GOAL OF THE EXERCISE –
Beginning at the line that contains "Stepping into two-story", repeat every line of the listing exactly through the final one.

INPUT –
============================================================

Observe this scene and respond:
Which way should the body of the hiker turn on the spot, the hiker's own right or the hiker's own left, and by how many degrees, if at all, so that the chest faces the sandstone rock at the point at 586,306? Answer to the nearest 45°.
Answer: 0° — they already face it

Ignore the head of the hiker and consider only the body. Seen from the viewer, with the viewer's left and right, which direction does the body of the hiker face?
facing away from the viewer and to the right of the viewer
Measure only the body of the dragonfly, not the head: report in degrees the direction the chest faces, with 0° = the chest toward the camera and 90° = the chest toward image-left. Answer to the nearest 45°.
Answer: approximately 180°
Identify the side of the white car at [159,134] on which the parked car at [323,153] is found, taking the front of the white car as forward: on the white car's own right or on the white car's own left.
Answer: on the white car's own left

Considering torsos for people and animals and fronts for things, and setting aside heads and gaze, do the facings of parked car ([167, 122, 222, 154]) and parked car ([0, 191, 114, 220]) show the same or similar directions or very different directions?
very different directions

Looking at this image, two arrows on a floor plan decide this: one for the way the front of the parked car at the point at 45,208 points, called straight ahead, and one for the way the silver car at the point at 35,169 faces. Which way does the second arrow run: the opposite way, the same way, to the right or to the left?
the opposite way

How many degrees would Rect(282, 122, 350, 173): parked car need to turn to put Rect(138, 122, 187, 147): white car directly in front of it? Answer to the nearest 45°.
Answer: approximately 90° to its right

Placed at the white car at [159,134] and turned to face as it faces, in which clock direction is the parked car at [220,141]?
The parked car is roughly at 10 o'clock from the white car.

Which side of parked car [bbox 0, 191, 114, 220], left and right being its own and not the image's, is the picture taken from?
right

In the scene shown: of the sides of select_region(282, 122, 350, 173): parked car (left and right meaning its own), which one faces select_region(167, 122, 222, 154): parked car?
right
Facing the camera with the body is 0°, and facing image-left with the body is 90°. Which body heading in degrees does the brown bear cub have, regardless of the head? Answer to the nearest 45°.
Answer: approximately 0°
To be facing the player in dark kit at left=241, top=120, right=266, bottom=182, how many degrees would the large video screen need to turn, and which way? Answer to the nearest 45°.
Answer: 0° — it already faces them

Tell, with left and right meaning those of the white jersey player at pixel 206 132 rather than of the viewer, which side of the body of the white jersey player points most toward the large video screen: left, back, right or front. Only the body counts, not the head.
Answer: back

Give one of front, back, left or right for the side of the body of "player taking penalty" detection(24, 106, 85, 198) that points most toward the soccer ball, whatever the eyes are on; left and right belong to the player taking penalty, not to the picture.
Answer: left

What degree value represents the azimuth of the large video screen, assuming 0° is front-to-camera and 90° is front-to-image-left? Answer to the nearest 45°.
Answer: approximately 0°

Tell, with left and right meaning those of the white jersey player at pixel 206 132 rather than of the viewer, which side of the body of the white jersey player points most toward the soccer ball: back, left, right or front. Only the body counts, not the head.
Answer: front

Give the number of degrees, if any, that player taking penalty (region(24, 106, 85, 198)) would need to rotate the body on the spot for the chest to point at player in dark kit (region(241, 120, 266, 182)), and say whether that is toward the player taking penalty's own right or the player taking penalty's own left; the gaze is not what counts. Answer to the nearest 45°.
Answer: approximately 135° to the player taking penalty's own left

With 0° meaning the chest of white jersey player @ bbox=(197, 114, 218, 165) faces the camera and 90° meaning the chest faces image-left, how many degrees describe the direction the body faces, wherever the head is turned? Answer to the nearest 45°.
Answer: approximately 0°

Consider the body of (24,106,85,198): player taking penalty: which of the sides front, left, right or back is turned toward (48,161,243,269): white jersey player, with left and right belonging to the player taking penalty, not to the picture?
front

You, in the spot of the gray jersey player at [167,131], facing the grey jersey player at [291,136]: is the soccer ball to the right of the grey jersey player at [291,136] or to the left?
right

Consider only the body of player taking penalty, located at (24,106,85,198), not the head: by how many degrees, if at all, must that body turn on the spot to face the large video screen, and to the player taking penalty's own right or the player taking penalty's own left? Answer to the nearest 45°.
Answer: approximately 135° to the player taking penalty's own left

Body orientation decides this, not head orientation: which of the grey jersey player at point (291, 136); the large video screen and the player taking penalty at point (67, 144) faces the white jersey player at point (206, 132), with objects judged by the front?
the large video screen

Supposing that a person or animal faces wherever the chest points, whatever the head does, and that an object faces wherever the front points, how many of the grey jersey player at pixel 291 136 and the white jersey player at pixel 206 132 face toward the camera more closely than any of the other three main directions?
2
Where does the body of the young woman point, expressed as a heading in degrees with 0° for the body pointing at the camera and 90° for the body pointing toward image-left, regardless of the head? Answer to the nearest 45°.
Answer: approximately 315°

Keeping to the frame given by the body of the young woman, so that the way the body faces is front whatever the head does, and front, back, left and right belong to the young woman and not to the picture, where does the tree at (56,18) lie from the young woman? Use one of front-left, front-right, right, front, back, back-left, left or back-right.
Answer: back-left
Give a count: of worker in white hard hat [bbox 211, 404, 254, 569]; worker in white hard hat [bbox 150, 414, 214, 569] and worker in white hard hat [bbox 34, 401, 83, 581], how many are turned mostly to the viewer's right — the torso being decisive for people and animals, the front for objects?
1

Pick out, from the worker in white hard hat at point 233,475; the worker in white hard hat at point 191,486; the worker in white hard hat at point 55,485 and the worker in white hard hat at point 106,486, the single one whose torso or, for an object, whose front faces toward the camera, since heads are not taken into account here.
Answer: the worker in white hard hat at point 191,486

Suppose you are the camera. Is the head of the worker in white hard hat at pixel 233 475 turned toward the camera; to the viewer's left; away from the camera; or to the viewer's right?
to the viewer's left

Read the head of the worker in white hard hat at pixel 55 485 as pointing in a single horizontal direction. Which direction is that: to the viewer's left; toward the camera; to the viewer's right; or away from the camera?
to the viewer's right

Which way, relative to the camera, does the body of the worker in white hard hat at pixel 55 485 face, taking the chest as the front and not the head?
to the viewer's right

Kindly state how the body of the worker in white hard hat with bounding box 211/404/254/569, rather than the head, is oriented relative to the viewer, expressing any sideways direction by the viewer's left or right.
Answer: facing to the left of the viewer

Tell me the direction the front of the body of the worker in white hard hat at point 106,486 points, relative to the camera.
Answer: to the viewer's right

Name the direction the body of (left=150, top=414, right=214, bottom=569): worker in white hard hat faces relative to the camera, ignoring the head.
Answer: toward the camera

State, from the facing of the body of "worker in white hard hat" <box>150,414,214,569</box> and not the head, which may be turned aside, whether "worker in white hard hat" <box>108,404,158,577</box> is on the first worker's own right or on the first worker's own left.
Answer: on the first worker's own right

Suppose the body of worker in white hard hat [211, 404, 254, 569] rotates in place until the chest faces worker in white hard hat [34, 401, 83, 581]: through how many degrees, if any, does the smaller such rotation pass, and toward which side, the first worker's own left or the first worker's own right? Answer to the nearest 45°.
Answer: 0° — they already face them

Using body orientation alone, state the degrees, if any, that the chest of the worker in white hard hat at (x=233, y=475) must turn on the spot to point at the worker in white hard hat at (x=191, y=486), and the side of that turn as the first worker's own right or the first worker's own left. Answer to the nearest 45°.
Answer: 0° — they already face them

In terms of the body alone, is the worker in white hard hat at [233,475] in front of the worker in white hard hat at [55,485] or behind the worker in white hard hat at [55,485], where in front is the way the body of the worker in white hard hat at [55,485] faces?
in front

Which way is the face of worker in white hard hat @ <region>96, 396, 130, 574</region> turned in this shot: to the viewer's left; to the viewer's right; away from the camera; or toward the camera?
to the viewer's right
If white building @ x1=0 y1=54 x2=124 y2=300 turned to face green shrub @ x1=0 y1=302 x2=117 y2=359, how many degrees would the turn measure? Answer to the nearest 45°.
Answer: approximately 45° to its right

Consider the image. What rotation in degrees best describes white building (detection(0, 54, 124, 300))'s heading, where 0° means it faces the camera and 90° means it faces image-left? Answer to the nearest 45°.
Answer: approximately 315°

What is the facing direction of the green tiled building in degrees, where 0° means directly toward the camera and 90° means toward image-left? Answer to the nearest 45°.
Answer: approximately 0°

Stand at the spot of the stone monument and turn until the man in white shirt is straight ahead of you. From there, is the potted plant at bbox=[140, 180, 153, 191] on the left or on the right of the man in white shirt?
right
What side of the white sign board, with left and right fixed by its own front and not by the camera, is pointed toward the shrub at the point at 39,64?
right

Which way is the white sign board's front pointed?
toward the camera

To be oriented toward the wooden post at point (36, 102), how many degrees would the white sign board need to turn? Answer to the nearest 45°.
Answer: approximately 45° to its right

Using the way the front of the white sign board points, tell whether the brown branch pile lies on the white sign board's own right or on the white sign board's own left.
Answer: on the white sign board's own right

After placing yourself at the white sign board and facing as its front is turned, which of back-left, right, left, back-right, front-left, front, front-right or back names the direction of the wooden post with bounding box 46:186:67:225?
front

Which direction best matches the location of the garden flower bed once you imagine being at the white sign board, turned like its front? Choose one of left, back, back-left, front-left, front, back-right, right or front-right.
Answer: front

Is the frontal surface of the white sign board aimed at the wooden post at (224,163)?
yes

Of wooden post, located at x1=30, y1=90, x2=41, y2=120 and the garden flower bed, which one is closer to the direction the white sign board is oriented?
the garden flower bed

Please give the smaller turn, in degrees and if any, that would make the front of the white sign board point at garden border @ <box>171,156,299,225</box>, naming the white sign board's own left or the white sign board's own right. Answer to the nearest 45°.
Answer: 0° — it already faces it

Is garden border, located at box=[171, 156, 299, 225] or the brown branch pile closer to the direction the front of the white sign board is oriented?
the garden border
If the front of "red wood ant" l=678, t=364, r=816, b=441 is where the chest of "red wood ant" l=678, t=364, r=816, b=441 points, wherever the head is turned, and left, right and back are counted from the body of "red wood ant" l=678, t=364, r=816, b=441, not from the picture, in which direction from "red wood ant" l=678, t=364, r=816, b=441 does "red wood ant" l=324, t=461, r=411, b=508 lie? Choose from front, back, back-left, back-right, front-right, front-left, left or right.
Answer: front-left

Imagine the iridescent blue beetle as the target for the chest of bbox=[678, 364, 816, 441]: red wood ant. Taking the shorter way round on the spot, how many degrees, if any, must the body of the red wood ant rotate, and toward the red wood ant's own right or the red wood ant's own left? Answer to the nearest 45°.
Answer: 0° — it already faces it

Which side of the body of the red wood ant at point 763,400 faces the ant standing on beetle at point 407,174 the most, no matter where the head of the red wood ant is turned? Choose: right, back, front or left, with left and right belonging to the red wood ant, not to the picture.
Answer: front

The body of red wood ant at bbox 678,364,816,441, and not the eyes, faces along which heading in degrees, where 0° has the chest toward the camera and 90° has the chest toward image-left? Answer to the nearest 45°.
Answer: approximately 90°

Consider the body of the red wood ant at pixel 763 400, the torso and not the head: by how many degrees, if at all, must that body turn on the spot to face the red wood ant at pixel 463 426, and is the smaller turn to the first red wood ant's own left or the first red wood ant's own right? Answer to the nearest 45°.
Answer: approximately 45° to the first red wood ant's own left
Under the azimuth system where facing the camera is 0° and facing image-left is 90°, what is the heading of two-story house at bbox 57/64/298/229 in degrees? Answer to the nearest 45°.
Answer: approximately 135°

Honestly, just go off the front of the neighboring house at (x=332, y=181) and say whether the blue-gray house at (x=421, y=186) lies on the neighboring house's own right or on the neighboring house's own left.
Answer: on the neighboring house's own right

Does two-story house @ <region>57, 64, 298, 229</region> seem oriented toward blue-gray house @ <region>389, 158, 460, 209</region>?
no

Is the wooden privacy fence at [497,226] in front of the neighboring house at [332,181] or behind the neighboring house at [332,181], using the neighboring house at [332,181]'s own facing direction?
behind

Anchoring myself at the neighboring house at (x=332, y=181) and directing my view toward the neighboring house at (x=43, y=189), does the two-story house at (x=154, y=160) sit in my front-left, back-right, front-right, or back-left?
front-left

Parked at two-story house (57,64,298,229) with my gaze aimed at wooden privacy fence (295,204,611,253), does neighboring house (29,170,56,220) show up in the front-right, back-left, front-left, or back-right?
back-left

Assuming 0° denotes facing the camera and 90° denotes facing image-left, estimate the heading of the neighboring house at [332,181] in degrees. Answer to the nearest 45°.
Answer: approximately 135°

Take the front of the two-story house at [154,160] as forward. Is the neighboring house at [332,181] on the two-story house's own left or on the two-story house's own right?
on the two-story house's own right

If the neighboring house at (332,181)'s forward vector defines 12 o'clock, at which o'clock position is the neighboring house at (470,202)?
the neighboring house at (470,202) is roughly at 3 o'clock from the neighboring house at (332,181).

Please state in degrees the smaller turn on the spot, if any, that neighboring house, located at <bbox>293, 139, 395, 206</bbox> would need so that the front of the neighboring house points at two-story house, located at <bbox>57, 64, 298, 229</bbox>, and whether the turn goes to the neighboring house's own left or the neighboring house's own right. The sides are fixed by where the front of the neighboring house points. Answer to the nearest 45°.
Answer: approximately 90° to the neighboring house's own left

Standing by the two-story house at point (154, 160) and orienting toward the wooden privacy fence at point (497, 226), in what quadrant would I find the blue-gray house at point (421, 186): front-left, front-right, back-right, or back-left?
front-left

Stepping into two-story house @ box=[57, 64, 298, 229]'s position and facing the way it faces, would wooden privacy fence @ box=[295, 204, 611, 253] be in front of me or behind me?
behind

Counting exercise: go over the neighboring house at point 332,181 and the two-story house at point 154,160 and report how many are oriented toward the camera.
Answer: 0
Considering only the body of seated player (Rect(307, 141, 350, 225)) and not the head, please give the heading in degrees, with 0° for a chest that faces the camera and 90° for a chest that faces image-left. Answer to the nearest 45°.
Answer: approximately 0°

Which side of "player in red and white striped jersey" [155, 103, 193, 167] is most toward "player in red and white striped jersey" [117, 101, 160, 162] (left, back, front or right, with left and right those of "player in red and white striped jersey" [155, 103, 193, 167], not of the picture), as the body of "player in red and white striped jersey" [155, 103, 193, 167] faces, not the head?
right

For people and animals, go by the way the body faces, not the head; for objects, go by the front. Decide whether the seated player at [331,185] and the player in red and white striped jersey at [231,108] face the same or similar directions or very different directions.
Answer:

============================================================

SOLUTION –
Stepping into two-story house @ box=[57, 64, 298, 229]'s position and facing the way it faces, would wooden privacy fence @ box=[295, 204, 611, 253] be in front of me or behind me?
behind

Counting exercise: go over the neighboring house at point 332,181 and the two-story house at point 154,160 and report how many are oriented toward the camera.
Answer: 0
Considering only the body of seated player (Rect(307, 141, 350, 225)) and not the head, please give the heading in degrees, with 0° for a chest that faces the camera and 90° for a chest that faces image-left. Answer to the nearest 45°.
Answer: approximately 0°

Which side of "player in red and white striped jersey" [155, 103, 193, 167] is most toward "player in red and white striped jersey" [117, 101, 160, 162] (left, back, front or right, with left and right those of "player in red and white striped jersey" [155, 103, 193, 167], not of the picture), as the body of "player in red and white striped jersey" [155, 103, 193, 167] faces, not the head?
right

For people and animals, go by the way the body faces, not the head; for objects, go by the front. Decide whether the seated player at [331,185] and the player in red and white striped jersey at [231,108] face the same or similar directions or very different directions.
Answer:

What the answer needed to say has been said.